THE CAMPUS CHRONICLE

Movie Review: NOPE

STARRING: KEKE PALMER, DANIEL KALUUYA, STEVEN YEUN, BRANDON PEREA AND MICHAEL WINCOTT

DIRECTED BY: JORDAN PEELE

RELEASE DATE: JULY 18, 2022

After two massive successes with the movies “Get Out” and “US”, Jordan Peele uses his filmmaking and directorial skills to produce yet another psychologically twisted film. With a $68 million dollar budget and stars such as Daniel Kaluuya, Keke Palmer, and Steven Yeun, Peele wrote, directed, and produced “NOPE”. The film was released on July 18th, 2022, and was distributed by Universal Pictures with Monkeypaw Productions being its distribution company. Thus far “NOPE” has made $160.1 million dollars at the box office.

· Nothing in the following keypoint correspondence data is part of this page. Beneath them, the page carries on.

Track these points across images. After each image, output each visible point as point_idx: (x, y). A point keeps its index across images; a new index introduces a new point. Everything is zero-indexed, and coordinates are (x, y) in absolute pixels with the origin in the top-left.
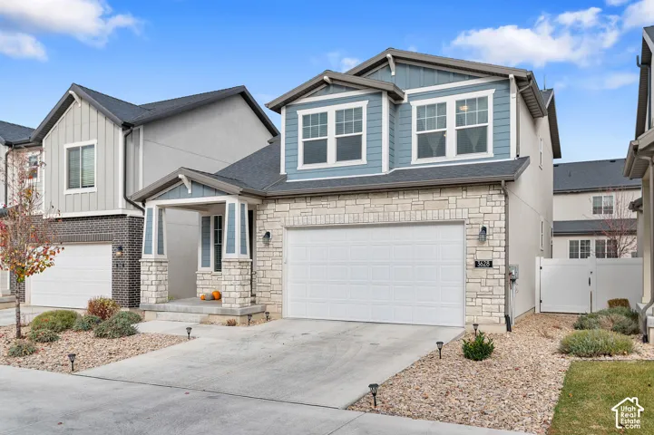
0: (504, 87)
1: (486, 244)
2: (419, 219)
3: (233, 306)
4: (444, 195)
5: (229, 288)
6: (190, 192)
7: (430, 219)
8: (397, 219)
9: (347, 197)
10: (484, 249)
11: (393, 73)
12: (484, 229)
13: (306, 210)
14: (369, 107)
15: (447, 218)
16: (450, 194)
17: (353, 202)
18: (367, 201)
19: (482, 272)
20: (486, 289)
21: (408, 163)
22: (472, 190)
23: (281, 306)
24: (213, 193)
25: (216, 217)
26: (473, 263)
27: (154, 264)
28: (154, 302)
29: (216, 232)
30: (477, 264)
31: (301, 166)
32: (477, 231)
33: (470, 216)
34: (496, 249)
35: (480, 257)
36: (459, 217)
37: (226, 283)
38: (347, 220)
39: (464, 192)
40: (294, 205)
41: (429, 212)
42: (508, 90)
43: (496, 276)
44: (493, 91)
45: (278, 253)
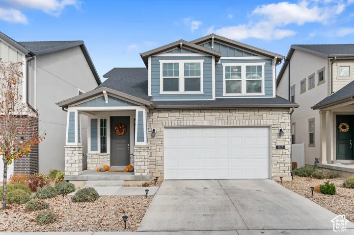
0: (269, 62)
1: (282, 137)
2: (247, 124)
3: (143, 174)
4: (261, 113)
5: (139, 164)
6: (107, 102)
7: (253, 124)
8: (235, 124)
9: (205, 111)
10: (281, 140)
11: (212, 47)
12: (281, 130)
13: (180, 117)
14: (204, 63)
15: (262, 124)
16: (263, 112)
17: (210, 114)
18: (218, 114)
19: (280, 151)
20: (282, 159)
21: (222, 95)
22: (275, 111)
23: (162, 173)
24: (126, 104)
25: (101, 120)
26: (275, 147)
27: (77, 149)
28: (77, 174)
29: (101, 129)
30: (277, 147)
31: (162, 92)
32: (278, 131)
33: (274, 123)
34: (286, 140)
35: (279, 144)
36: (268, 124)
37: (138, 160)
38: (206, 123)
39: (271, 112)
40: (171, 114)
41: (253, 121)
42: (271, 64)
43: (287, 153)
44: (264, 63)
45: (160, 142)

The movie opens with a flashback of Gordy, a popular TV personality who also happens to be a monkey. It’s a quick scene lasting no more than five minutes, but it leaves viewers with a spine-chilling feeling that they won’t let go of even after the movie has ended. The scene afterwards cuts to present-day. Taking place in Southern California, two siblings, OJ (Daniel Kaluuya) and Emerald (Keke Palmer), inherit the family ranch after the suspicious death of their father. Their father, Otis Haywood (Keith David), spent his life raising and training horses for television production. It’s when OJ continues his father’s business that he and his sister discover an eerie watcher lurking in the skies above them. As they try to learn what the mysterious entity is, the owner of a neighboring amusement park attempts to figure it out as well while trying to profit from its existence.

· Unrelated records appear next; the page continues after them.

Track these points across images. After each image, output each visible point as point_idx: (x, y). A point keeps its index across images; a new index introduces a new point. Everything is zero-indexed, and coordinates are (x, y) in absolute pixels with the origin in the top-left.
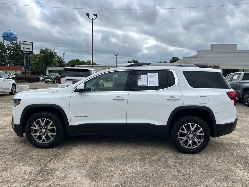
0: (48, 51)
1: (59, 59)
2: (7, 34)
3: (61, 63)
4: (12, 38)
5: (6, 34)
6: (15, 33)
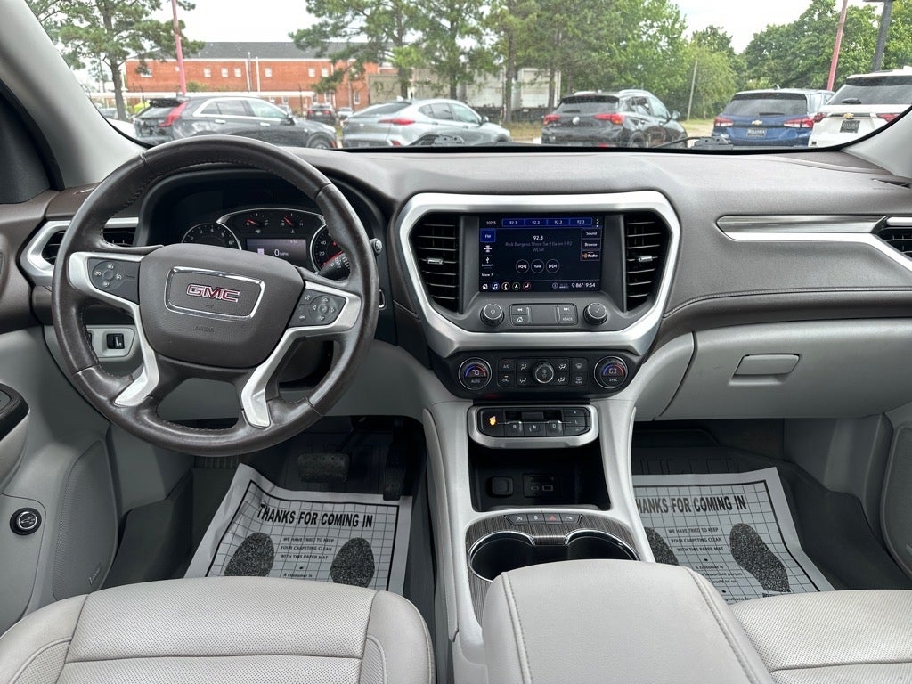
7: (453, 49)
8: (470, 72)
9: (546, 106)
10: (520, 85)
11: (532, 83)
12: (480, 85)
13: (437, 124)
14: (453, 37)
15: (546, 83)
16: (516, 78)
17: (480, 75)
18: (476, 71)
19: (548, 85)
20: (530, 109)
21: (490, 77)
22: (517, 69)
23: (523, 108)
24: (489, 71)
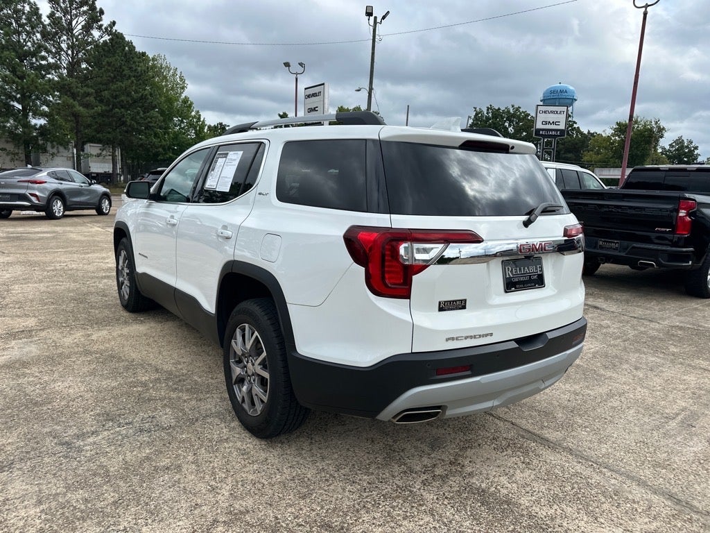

If one were to take this film in a literal context by dissecting each scene from just what they see and not what the film means metaphorically, they could miss the overall message Peele so easily conveyed. Of course, there was an alien/mysterious being and of course there was a random monkey named Gordy but what correlation is there between the two? Why did Peele make this movie and what was he trying to portray through this film? Was it a movie displaying our addictions to spectacles or fascinations? Mankind can go so far as to risk their lives just for spectacles, performances, shows, etc. It is our obsession and compulsion towards the nature of attention that could very well be our downfall.

Speaking in terms of attention, OJ and Emerald were reunited by their fascination towards the alien. They spent the entirety of the film discovering the alien, but it was also spent in the company of each other. The nature of attention is very deceptive and the time it took paying attention to the alien mended their relationship without them noticing it. It took a catastrophic event and their undivided attention on a celestial being to heal their relationship.